- Exercise details:
Write out the data word for word and omit every picture.
*** Opening of Records for the task ***
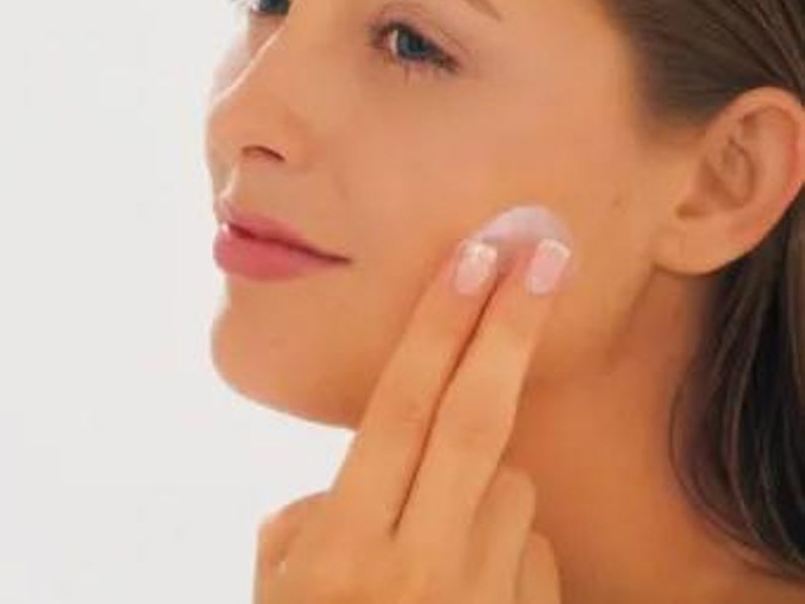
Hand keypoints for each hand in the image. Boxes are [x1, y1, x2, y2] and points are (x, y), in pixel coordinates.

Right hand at [254, 234, 572, 602]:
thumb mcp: (277, 586)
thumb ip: (316, 515)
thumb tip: (369, 467)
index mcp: (345, 550)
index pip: (400, 412)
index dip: (437, 328)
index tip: (472, 257)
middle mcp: (421, 567)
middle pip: (474, 422)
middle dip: (509, 327)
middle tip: (544, 251)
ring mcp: (483, 597)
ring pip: (511, 484)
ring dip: (482, 482)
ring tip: (434, 547)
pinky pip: (532, 545)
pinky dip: (502, 544)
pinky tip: (464, 588)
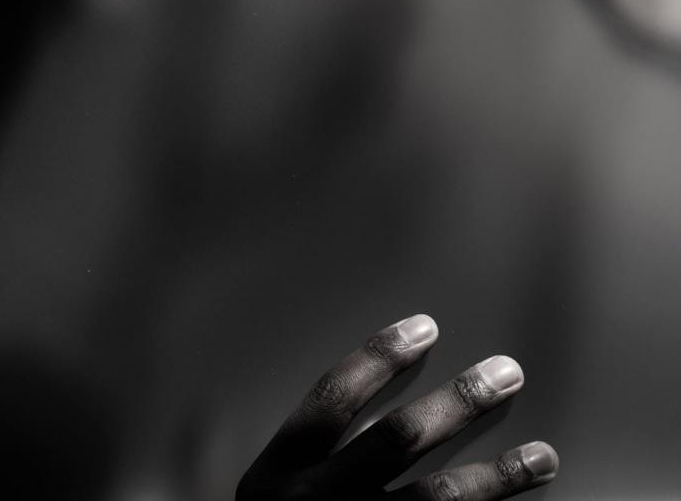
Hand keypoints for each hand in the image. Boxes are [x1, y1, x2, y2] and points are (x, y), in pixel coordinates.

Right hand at [237, 314, 557, 499]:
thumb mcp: (269, 494)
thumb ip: (298, 454)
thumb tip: (344, 409)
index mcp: (279, 473)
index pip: (335, 398)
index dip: (380, 357)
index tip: (427, 326)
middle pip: (397, 439)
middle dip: (458, 401)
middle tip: (506, 372)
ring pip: (435, 500)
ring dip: (497, 475)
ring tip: (541, 456)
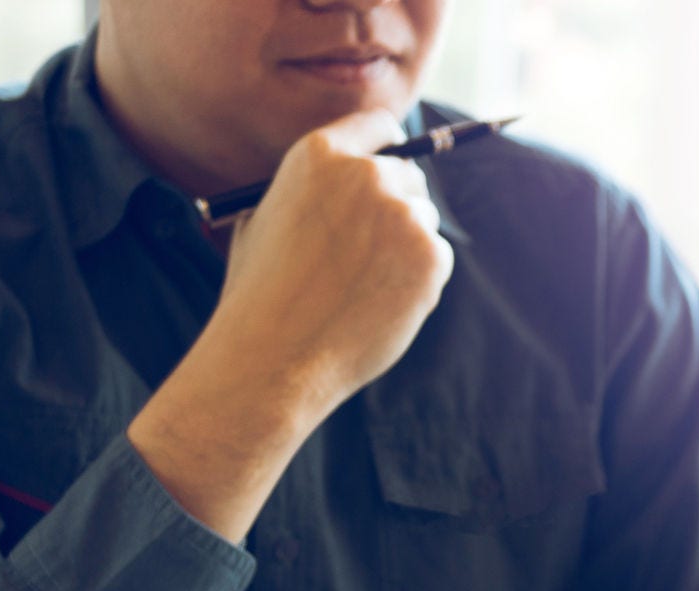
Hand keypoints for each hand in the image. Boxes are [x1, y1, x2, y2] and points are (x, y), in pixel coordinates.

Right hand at [130, 108, 452, 539]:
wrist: (273, 357)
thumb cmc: (260, 296)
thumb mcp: (264, 217)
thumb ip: (310, 189)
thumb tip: (353, 177)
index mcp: (318, 153)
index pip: (378, 125)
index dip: (385, 149)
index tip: (389, 167)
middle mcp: (366, 174)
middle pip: (408, 176)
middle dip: (395, 209)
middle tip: (369, 252)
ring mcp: (402, 214)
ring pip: (424, 220)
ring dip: (406, 247)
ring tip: (359, 287)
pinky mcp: (431, 256)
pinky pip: (438, 258)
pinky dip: (419, 281)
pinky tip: (378, 306)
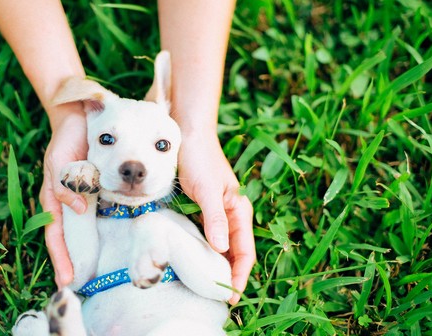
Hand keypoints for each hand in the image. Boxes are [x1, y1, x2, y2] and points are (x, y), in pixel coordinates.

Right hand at [39, 106, 87, 286]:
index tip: (67, 281)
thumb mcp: (58, 161)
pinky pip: (101, 213)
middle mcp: (68, 203)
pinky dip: (104, 228)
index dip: (60, 258)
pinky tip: (115, 240)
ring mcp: (82, 198)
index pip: (55, 235)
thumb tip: (78, 209)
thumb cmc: (66, 141)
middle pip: (68, 239)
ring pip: (84, 230)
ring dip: (87, 251)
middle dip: (72, 262)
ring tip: (96, 273)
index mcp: (54, 198)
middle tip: (81, 287)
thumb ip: (63, 184)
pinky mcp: (97, 191)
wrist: (81, 119)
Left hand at [177, 130, 255, 304]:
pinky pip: (204, 236)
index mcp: (239, 211)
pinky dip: (201, 251)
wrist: (186, 133)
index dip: (240, 276)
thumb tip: (221, 249)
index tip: (231, 298)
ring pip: (219, 247)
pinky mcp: (200, 209)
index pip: (245, 252)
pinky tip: (190, 260)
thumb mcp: (207, 189)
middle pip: (234, 253)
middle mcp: (230, 215)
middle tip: (216, 298)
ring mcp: (215, 213)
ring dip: (215, 266)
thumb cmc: (199, 158)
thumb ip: (215, 218)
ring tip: (204, 287)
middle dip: (229, 276)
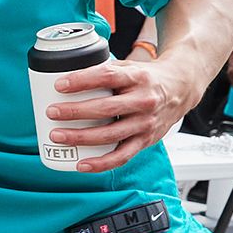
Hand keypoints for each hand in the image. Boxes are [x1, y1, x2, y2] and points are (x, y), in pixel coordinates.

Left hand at [50, 56, 197, 171]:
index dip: (82, 81)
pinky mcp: (145, 141)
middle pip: (106, 108)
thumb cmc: (147, 79)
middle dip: (75, 112)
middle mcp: (144, 101)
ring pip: (111, 135)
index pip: (107, 76)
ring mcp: (145, 123)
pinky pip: (121, 156)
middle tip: (52, 112)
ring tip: (58, 136)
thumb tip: (66, 79)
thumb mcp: (129, 67)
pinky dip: (101, 163)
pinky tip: (81, 164)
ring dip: (81, 137)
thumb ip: (104, 72)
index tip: (60, 85)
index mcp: (138, 77)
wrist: (180, 89)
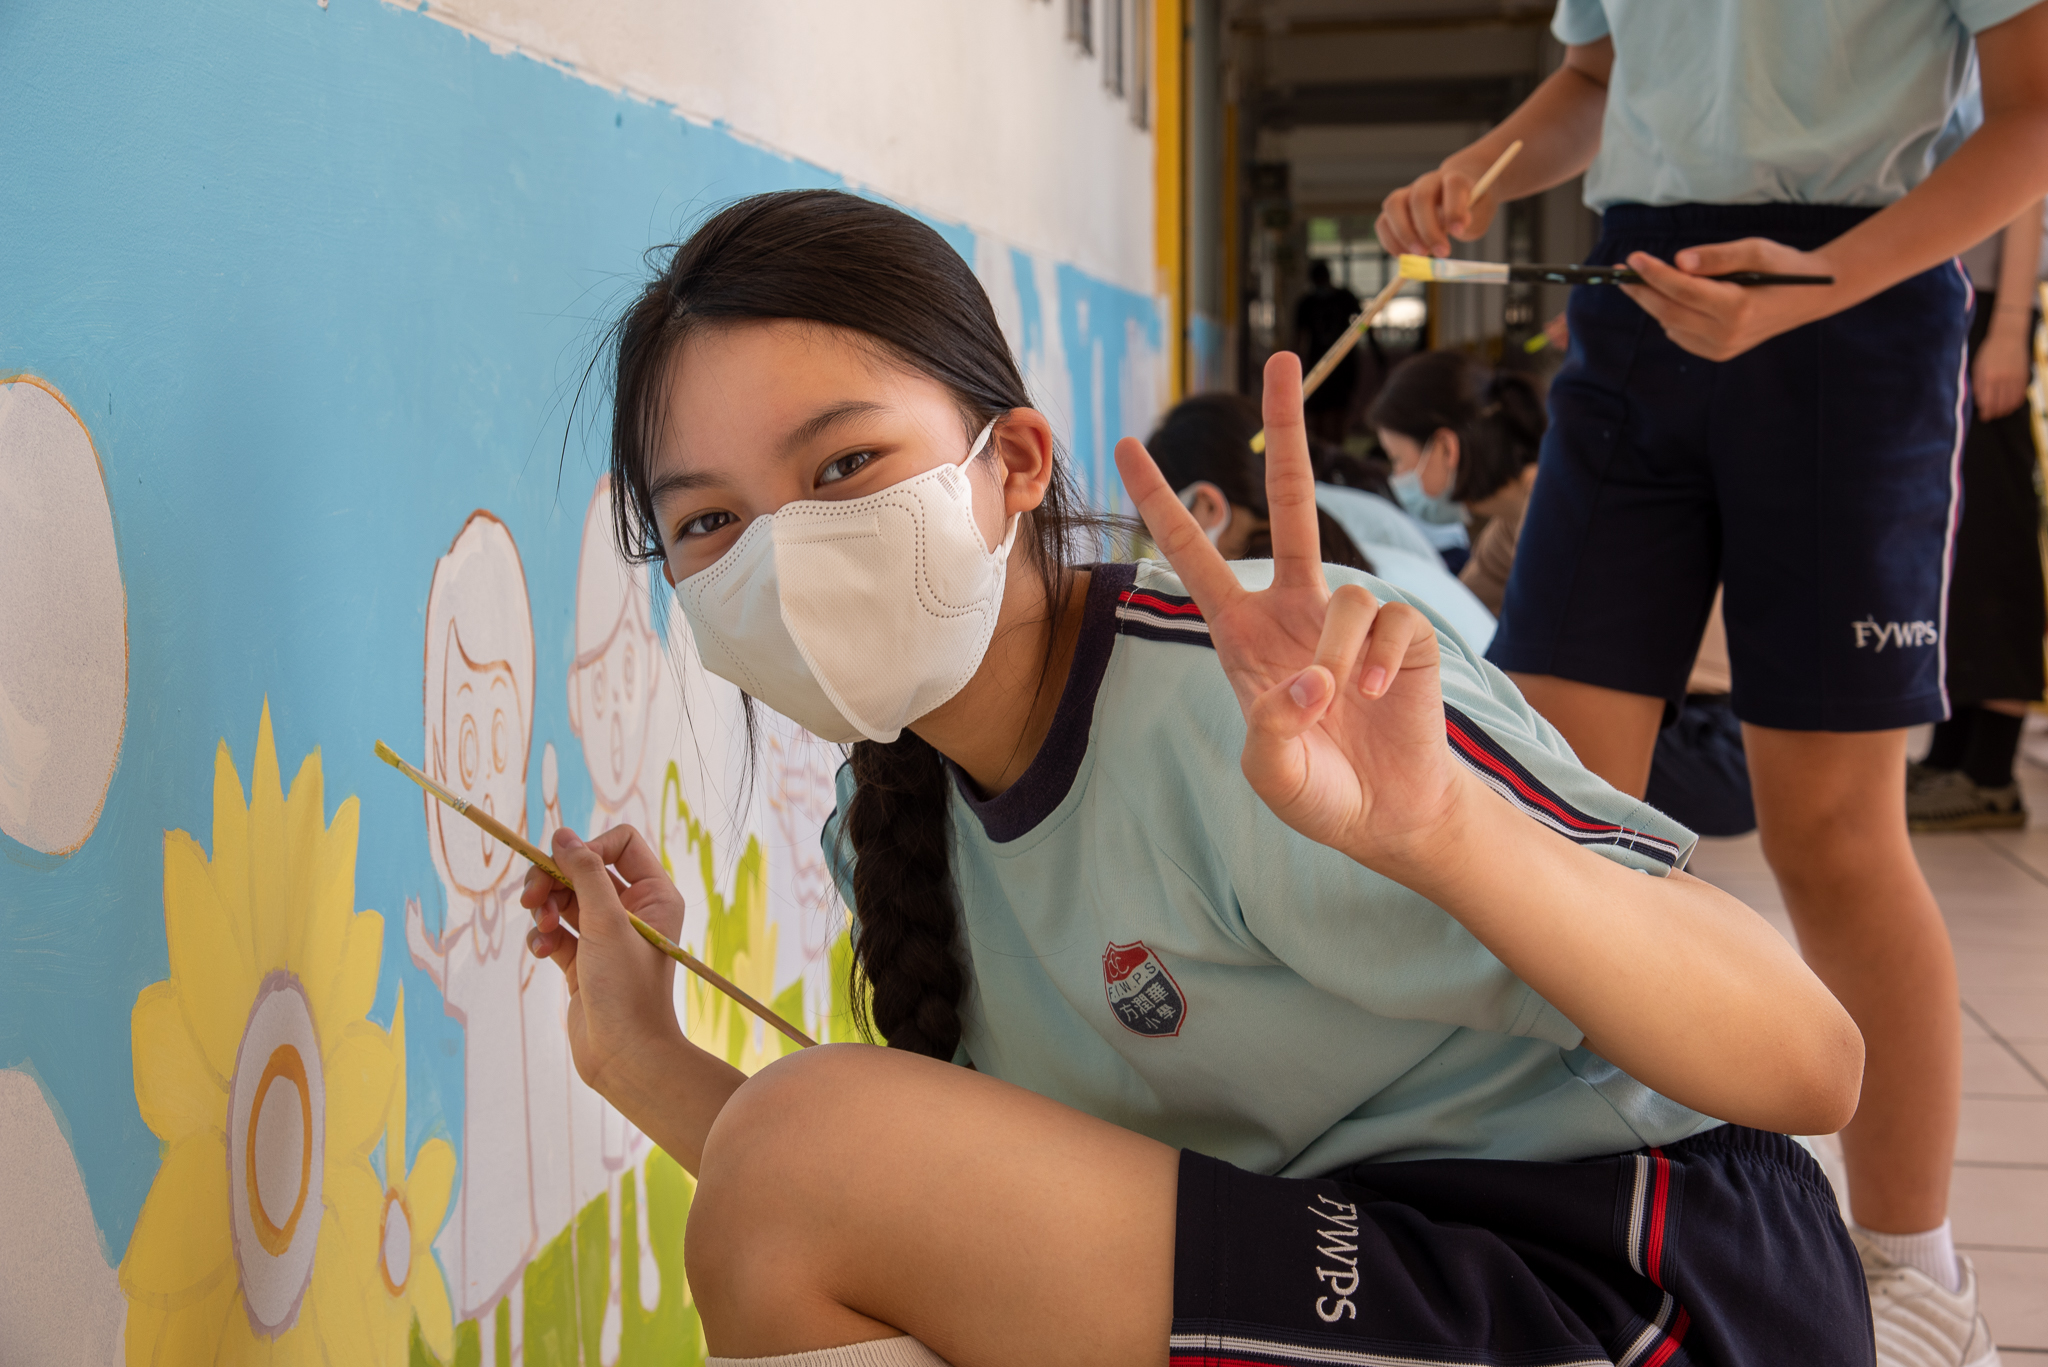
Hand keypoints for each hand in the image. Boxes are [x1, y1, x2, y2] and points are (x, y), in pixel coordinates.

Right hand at [521, 825, 685, 1097]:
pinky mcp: (582, 961)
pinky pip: (555, 931)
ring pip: (564, 899)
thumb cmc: (626, 988)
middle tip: (531, 897)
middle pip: (583, 869)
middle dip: (553, 879)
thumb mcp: (605, 922)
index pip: (620, 843)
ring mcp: (606, 936)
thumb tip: (563, 835)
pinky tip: (542, 951)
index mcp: (654, 894)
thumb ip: (584, 874)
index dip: (588, 848)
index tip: (563, 866)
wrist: (624, 1056)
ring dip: (545, 907)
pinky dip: (543, 936)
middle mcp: (633, 910)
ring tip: (542, 926)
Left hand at [1113, 351, 1465, 872]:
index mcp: (1244, 632)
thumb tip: (1309, 679)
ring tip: (1343, 704)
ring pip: (1347, 593)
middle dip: (1286, 428)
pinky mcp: (1406, 633)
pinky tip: (1379, 698)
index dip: (1161, 501)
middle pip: (1290, 500)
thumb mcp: (1271, 773)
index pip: (1194, 552)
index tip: (1124, 446)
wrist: (1387, 815)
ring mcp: (1351, 616)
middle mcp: (1296, 608)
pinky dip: (1381, 663)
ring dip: (1340, 654)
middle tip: (1281, 356)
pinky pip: (1392, 622)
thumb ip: (1273, 731)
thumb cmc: (1317, 790)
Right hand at [1377, 163, 1497, 257]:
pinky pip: (1382, 222)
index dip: (1454, 208)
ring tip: (1419, 256)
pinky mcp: (1394, 209)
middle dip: (1429, 230)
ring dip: (1403, 234)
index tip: (1458, 233)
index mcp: (1454, 179)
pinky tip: (1404, 255)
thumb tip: (1456, 230)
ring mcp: (1407, 193)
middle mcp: (1428, 182)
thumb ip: (1469, 222)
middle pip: (1420, 198)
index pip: (1453, 185)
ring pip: (1393, 205)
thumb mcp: (1478, 216)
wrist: (1454, 196)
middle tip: (1442, 253)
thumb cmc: (1468, 209)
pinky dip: (1390, 242)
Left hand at [1618, 238, 1847, 360]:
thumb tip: (1679, 261)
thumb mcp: (1755, 249)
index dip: (1655, 274)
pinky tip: (1675, 297)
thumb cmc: (1782, 266)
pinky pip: (1681, 334)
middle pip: (1669, 312)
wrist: (1809, 296)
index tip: (1633, 258)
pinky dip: (1670, 315)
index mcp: (1739, 307)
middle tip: (1623, 271)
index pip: (1683, 291)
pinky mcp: (1719, 353)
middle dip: (1642, 291)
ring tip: (1648, 278)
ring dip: (1655, 301)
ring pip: (1671, 324)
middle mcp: (1728, 334)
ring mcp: (1722, 348)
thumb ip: (1716, 257)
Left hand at [1974, 323, 2032, 419]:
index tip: (1983, 416)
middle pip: (1999, 405)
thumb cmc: (1989, 352)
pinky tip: (2010, 405)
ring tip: (1999, 412)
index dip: (1985, 412)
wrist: (2008, 337)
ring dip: (2005, 411)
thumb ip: (1978, 385)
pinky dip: (2015, 404)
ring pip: (2011, 402)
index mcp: (1988, 377)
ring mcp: (2015, 378)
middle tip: (1990, 416)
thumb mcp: (1978, 367)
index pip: (1987, 402)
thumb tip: (1980, 403)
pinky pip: (2021, 396)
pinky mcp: (2024, 377)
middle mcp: (2003, 379)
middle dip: (1994, 414)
*** Close of Records for the task ***
- Solution to the problem:
Hand keypoints for each hand in the image. Boxes are [x1, y1, x2, y2] and points are (x, y), in pixel coordinates.

Right hand at [254, 234, 572, 602]:
thumb mcp: (277, 586)
thumb ip: (316, 515)
thumb tip: (369, 467)
index mcp: (345, 550)
index pip: (400, 412)
index dip: (437, 328)
index tip: (472, 257)
middle mcp: (421, 567)
middle pip: (474, 422)
middle dip: (509, 327)
middle tip: (544, 251)
ring mcp: (483, 597)
ring pip: (511, 484)
ring dip: (482, 482)
ring tip: (434, 547)
pinky pip: (532, 545)
pinky dip: (502, 544)
pinky tip: (464, 588)
Hand keypoints for each hand in the image. Boxes are [x1, y1, x2, y2] and points are (x, y), in pixel coordinates.

Right hand at [237, 314, 557, 499]:
thumb mcp: (269, 494)
thumb ip: (298, 454)
thumb tip: (344, 409)
index mcp: (279, 473)
index pip: (335, 398)
index dip: (380, 357)
index tip: (427, 326)
middle pip: (397, 439)
middle dip: (458, 401)
middle tip: (506, 372)
ring pip: (435, 500)
ring dip: (497, 475)
ring tip: (541, 456)
Hand keypoints for each hand in the image. Boxes are [x1, y1, x2, y2] and points are (x, y), in pixel coordinates.

Right hand at [130, 108, 452, 539]:
wrist: (273, 357)
thumb cmc: (260, 296)
thumb mcp: (264, 217)
thumb ip: (310, 189)
thumb tip: (353, 177)
index mcp: (318, 153)
index pip: (378, 125)
index dip: (385, 149)
index tip: (389, 167)
middle mcp: (366, 174)
middle pip: (408, 176)
middle dip: (395, 209)
middle tip: (369, 252)
ring mcp: (402, 214)
ring pip: (424, 220)
ring dip: (406, 247)
ring tip: (359, 287)
pinky mcp: (431, 256)
pinky pip: (438, 258)
pinky dip: (419, 281)
pinky tip: (378, 306)
Hand keypoints for each hand in the image. Boxes are [x1, y1, x2, y2] and points are (x, y), in pixel coordinates.

Right hand at [39, 106, 87, 286]:
index tip: (67, 281)
thumb mcp: (58, 161)
pinky pip: (101, 213)
middle mcp: (68, 203)
pinky dip: (104, 228)
index dip: (60, 258)
pinky tip: (115, 240)
ring mcp: (82, 198)
index pip: (55, 235)
thumb tip: (78, 209)
thumb cmc: (66, 141)
middle pip: (68, 239)
ring pip: (84, 230)
ring dip: (87, 251)
middle dip: (72, 262)
ring tip: (96, 273)
index mcp: (54, 198)
middle tip: (81, 287)
thumb ip: (63, 184)
pinky mcp: (97, 191)
wrist: (81, 119)
Left hand at [177, 130, 255, 304]:
pinky pip: (204, 236)
index mcp: (239, 211)
pinky dip: (201, 251)
wrist: (186, 133)
index dip: (240, 276)
thumb tip: (221, 249)
index tip: (231, 298)
ring pip: (219, 247)
pinky mcp: (200, 209)
index pip: (245, 252)
pinky tip: (190, 260)
thumb mcp: (207, 189)
middle pip: (234, 253)
middle mcp: (230, 215)
middle tip: (216, 298)
ring mcp: (215, 213)
ring dip: (215, 266)
thumb cmc: (199, 158)
thumb ip: (215, 218)
ring tip: (204, 287)
middle dip: (229, 276)
Hand keypoints for each hand in the image. Boxes are [x1, y1, x2, y2] and points are (x, y), in pixel coordinates.

Left hand at [50, 56, 197, 171]:
index dip: (82, 81)
pinky mcp: (145, 141)
middle pip: (106, 108)
thumb cmc: (147, 79)
middle dip: (75, 112)
middle mcp: (144, 101)
ring pip: (111, 135)
index pip: (107, 76)
ring mcp: (145, 123)
pinky pip: (121, 156)
middle tip: (52, 112)
ring tip: (58, 136)
thumb tip: (66, 79)
thumb mcp: (129, 67)
pinky dip: (101, 163)
pinky tip: (81, 164)
ring dip: (81, 137)
thumb ip: (104, 72)
index tip: (60, 85)
index mcp: (138, 77)
wrist: (180, 89)
Hand keypoints for each hand in the image. Boxes are [x1, y1, x2, y2] and points are (x, y), in pixel coordinates.

Right hand at [521, 825, 685, 1097]:
pinky mcp: (582, 961)
pinky pip: (555, 931)
ring pip: (564, 899)
thumb cmc: (626, 988)
middle tip: (531, 897)
middle pip: (583, 869)
middle dip: (553, 879)
thumb mcp: (605, 922)
index pip: (620, 843)
ring mcp: (606, 936)
thumb tip: (563, 835)
pinky tip: (542, 951)
index mcp: (654, 894)
thumb ip: (584, 874)
index dip: (588, 848)
index tip: (563, 866)
wrist: (624, 1056)
ring dip: (545, 907)
pinky dip: (543, 936)
middle mcp: (633, 910)
ring tip: (542, 926)
Left hand at [1113, 351, 1465, 872]:
index mcp: (1244, 632)
thumb tip: (1309, 679)
ring tip: (1343, 704)
ring pip: (1347, 593)
middle dip: (1286, 428)
pinky mcp: (1406, 633)
pinky tip: (1379, 698)
index dip: (1161, 501)
middle pip: (1290, 500)
thumb mcp: (1271, 773)
index pip: (1194, 552)
index tip: (1124, 446)
wrist: (1387, 815)
ring mcp: (1351, 616)
middle mcp: (1296, 608)
pinky dip: (1381, 663)
ring dip: (1340, 654)
middle tip: (1281, 356)
pinky pip: (1392, 622)
thumb ip: (1273, 731)
thumb cmc: (1317, 790)
Right hand at [1377, 163, 1497, 257]:
pinky pip: (1382, 222)
index dip: (1454, 208)
ring tip: (1419, 256)
pinky mcp: (1394, 209)
middle dip: (1429, 230)
ring dip: (1403, 234)
index tip: (1458, 233)
index mcp: (1454, 179)
pinky tip: (1404, 255)
thumb tip: (1456, 230)
ring mcp: (1407, 193)
middle mcp: (1428, 182)
thumb ip: (1469, 222)
middle pip: (1420, 198)
index pip: (1453, 185)
ring pip: (1393, 205)
thumb mcp: (1478, 216)
wrist: (1454, 196)
middle tip: (1442, 253)
thumb cmc: (1468, 209)
pinky dip: (1390, 242)
Left hand at [1618, 238, 1847, 360]:
thumb tip: (1679, 261)
thumb mcp: (1755, 249)
index dip: (1655, 274)
pinky tip: (1675, 297)
thumb cmc: (1782, 266)
pinky pip: (1681, 334)
middle pip: (1669, 312)
wrist: (1809, 296)
index tip: (1633, 258)
pinky dip: (1670, 315)
index mcp: (1739, 307)
middle tip: (1623, 271)
index pip: (1683, 291)
pinky mcp: (1719, 353)
middle dip: (1642, 291)
ring tip: (1648, 278)
ring dip: (1655, 301)
ring pip: (1671, 324)
middle mcp: (1728, 334)
ring mcp: (1722, 348)
thumb ip: (1716, 257)
Left hand at [1974, 323, 2032, 419]:
index tip: (1983, 416)
middle pip: (1999, 405)
thumb cmc: (1989, 352)
pinky tip: (2010, 405)
ring tip: (1999, 412)
index dip: (1985, 412)
wrist: (2008, 337)
ring dip: (2005, 411)
thumb ip: (1978, 385)
pinky dip: (2015, 404)
ring pip: (2011, 402)
index mcp: (1988, 377)
ring mcp: (2015, 378)
middle tip: (1990, 416)
thumb mcp: (1978, 367)
index pip: (1987, 402)
thumb tip: (1980, 403)
pinky pip: (2021, 396)
pinky mcp: (2024, 377)
middle mcp: (2003, 379)
middle dip: (1994, 414)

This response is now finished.